▸ Extracto de página:
____________________
Los trabajadores de apoyo a familias con dependientes dudan de su futuro

Dos de las trabajadoras del servicio, ayer, antes de la reunión con la empresa. / VICENTE VICÉNS / AGM
Dos de las trabajadoras del servicio, ayer, antes de la reunión con la empresa. / VICENTE VICÉNS / AGM

Afirman que solo tienen asegurados sus puestos para un mes y alertan de que 97 usuarios pueden quedar desprovistos

ALBERTO GÓMEZ MURCIA

Los trabajadores del Servicio de Respiro Familiar recelan de lo que les puede deparar su futuro laboral. Estos empleados prestan apoyo a las familias que cuentan con personas con dependencia funcional en el municipio de Murcia.

El problema estriba en que, de acuerdo con la versión de los profesionales, ha habido una «falta total de previsión por parte del Ayuntamiento a la hora de gestionar el contrato que debe dar continuidad al servicio». Derivada de esta situación, los trabajadores aseguran sentirse en una situación de desamparo porque «los plazos legalmente establecidos no garantizan la continuidad de sus puestos».

En la actualidad, este servicio brinda apoyo a 97 usuarios y da trabajo a 24 personas. Con la intención de acercar posturas y desbloquear la situación, ayer se celebró una reunión a tres bandas en la que estuvieron representados el Ayuntamiento, por medio su concejal de Derechos Sociales, Conchita Ruiz; los empleados y la empresa adjudicataria del servicio Asistencia, Formación y Eventos S.L.
____________________
▸ Lista de registros:
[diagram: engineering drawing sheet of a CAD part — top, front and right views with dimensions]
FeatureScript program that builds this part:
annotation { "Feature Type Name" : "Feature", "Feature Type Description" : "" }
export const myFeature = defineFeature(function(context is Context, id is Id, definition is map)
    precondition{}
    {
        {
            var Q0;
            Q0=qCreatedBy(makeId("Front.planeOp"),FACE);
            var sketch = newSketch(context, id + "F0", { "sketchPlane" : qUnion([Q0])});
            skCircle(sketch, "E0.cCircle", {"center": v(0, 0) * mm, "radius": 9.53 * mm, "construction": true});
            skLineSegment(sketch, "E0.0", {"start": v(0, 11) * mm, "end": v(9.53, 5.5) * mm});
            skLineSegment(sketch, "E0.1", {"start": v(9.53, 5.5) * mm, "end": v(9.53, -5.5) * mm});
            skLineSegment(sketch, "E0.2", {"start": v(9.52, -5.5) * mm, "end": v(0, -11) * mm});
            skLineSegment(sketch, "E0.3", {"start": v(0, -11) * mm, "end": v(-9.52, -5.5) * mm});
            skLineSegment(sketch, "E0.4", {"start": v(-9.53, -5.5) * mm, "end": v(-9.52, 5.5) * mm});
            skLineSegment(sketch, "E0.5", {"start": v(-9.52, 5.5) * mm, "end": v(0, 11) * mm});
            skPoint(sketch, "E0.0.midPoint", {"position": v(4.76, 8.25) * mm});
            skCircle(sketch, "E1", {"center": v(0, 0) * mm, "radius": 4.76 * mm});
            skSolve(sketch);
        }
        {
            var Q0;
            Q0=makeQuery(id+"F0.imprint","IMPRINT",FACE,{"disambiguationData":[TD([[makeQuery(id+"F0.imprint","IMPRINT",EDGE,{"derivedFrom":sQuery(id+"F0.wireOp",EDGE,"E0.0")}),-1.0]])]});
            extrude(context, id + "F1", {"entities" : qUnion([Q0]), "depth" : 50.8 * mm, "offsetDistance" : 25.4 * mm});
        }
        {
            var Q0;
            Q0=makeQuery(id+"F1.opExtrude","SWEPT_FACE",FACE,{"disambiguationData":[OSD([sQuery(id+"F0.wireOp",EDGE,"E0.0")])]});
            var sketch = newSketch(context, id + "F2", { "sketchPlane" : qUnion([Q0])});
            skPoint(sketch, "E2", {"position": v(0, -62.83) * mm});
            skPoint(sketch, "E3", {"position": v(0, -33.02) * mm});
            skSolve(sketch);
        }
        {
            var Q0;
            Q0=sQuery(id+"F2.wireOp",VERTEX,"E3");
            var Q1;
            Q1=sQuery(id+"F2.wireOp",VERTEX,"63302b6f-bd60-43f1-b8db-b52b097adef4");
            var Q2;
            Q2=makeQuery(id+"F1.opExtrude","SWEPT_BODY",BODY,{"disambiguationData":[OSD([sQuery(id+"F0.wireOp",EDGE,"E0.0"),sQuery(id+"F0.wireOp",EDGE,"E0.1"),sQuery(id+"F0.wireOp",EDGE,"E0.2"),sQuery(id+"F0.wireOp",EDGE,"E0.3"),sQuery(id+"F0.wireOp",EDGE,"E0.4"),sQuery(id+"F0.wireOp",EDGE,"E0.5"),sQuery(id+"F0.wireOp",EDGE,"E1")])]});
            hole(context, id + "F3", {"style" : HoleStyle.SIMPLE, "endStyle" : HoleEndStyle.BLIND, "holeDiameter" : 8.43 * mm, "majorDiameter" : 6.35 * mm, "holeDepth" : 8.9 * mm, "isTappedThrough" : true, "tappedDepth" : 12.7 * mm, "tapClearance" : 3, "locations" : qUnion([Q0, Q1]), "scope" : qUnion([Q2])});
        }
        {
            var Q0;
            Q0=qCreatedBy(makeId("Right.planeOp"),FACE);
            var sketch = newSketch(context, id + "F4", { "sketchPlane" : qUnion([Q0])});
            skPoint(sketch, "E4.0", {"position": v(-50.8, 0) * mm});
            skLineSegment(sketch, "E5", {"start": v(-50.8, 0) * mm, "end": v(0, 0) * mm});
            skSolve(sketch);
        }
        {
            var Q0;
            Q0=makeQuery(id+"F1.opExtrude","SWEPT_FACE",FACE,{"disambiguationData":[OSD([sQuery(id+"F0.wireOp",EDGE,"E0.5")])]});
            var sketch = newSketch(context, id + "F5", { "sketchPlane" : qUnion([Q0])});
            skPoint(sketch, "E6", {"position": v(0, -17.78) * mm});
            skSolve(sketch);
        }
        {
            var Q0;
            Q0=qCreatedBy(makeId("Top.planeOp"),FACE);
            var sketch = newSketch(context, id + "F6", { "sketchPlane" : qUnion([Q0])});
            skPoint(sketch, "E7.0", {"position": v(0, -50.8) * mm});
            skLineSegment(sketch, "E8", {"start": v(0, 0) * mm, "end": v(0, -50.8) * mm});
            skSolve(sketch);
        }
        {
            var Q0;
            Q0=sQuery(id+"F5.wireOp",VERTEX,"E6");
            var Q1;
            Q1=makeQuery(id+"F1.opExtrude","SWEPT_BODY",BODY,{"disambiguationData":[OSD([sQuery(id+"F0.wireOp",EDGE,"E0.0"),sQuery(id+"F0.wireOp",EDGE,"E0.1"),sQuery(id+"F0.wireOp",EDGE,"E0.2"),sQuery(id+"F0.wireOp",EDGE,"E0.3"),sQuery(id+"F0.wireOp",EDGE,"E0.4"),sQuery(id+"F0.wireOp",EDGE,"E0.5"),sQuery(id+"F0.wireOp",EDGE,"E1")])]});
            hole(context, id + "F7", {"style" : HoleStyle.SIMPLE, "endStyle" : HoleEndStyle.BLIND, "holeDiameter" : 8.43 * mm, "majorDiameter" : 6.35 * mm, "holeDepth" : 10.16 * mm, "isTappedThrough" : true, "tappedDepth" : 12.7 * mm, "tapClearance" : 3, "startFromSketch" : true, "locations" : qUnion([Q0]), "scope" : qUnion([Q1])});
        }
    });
____________________
▸ Qué harás:
- a) Indica si cada afirmación coincide con la noticia sobre el Servicio de Respiro Familiar y respalda cada respuesta con las palabras exactas de la noticia: (i) el servicio da empleo a 24 personas; (ii) en la reunión de ayer solo participaron los trabajadores y la empresa; (iii) los trabajadores tienen asegurado su puesto para un año.
- b) Continúa la noticia sobre el Servicio de Respiro Familiar a partir de su última frase.

▸ Soluciones:
- a)
(i) Sí: «da trabajo a 24 personas».
(ii) No: «una reunión a tres bandas en la que estuvieron representados el Ayuntamiento, por medio su concejal de Derechos Sociales, Conchita Ruiz; los empleados y la empresa adjudicataria del servicio».
(iii) No: «solo tienen asegurados sus puestos para un mes».

- b)
La cita sirvió para que cada una de las partes expusiera su visión sobre el conflicto. El Ayuntamiento tiene la intención de que esta semana se firme un contrato dotado con 15.000 euros y que contempla un mes de duración para que el servicio pueda seguir funcionando.

También abre la puerta a la publicación de una nueva licitación que asegure la continuidad de la prestación del servicio. El plazo otorgado para este trámite es de un mes. Sin embargo, los trabajadores albergan la duda de que alguna empresa impugne el proceso y la licitación se prolongue durante varios meses. Según los empleados, lo acordado ayer fue «un parche mínimo que no resulta eficaz ni duradero».

El principal temor que se encuentra instalado ahora en el seno de los empleados es «qué va a pasar cuando expire el mes del contrato menor que asegura el Ayuntamiento». Los trabajadores lamenta que esta es una situación que «se está arrastrando desde junio del año pasado». Las quejas de los profesionales con esta situación se retrotrae a mediados del año pasado, cuando aseguran que el Consistorio garantizó que el servicio iba a continuar, pero «en realidad lo que se produjo fue una situación de reducción de horas y de parón que repercutió de forma muy negativa en las condiciones laborales de los trabajadores porque la empresa optó por aplicar reducciones que empeoraron sus contratos y sus perspectivas laborales».

El Ayuntamiento afirma que «todo está previsto para que el servicio continúe»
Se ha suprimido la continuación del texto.